I appreciate the offer, but my tank conditions are fine. I got the Cyano bloom when I left my CO2 off for a couple of days by accident. Once it's bloomed, The only way to get it out is by pruning and manually removing the most you can followed by a 3 day blackout. That's the conventioal wisdom as to how to remove it. You are right, the best thing to do is not get a bloom in the first place and good ferts, CO2 and plant growth will keep it away.

By the way my parameters are:

N = 20 ppm
P = 1.8
K = 12
CO2 = 30 ppm
Ph = 7.1
KH = 16

Also, the Boyd's Chemi-Clean worked at removing the BGA. Withing 48 hrs it was virtually undetectable anywhere in the tank with no harm to fish or plants.

A balanced fert program, goo CO2 and healthy plants will keep BGA away, but if you get it by accident, try this product. It works and is simpler than a blackout.


----------



## plantbrain (Jan 23, 2004)

How much did it cost?

Mild BGA issues are fairly easy to knock out without a blackout.
Especially if the conditions are good.
Simply do a good cleaning and pruning and stay on top of things for a couple of weeks often does the trick.

Neglect is something everyone does at some point and whipping a tank back into shape thereafter is something I've done many times. 

Blackouts, EM, this etc,a re need only in intense cases.

But at least we know why the BGA and various algae shows up, no algicide will ever teach you that. Killing algae/BGA is not really the issue, there are many methods to kill algae and control it. And they are effective besides yet another algicidal product.

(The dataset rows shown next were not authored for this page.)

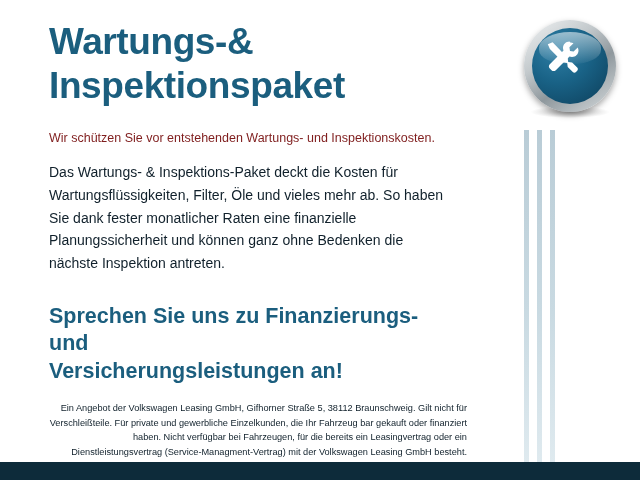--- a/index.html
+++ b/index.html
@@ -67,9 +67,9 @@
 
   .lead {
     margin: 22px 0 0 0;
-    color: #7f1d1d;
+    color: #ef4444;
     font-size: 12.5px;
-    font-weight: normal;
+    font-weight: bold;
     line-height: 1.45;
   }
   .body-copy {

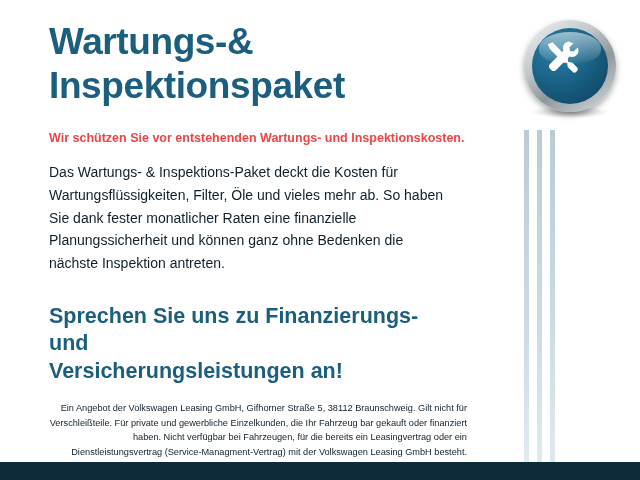--- a/index.html
+++ b/index.html
@@ -75,7 +75,7 @@
   .body-copy {
     margin: 14px 0 0 0;
     color: #10202b;
-    font-size: 14px;
+    font-size: 11px;
     line-height: 1.62;
     width: 400px;
   }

I think we have more than enough ways to kill algae, and too few worrying about growing the plants and seeing why we have the algae in the first place.

New folks see this and think that is the way to solve all their issues, well it's not and never will be.

I know you agree with me here and all, but if you are interested, I can give you a list of a dozen different things that will kill BGA..........



Regards, 
Tom Barr


----------



## Edward (May 25, 2004)

imatrout said:


> Also, the Boyd's Chemi-Clean worked at removing the BGA. Within 48 hrs it was virtually undetectable anywhere in the tank with no harm to fish or plants.


Hi imatrout
This is good to know, Thank you for letting us know. How are the plants doing now?

Thank you
Edward


----------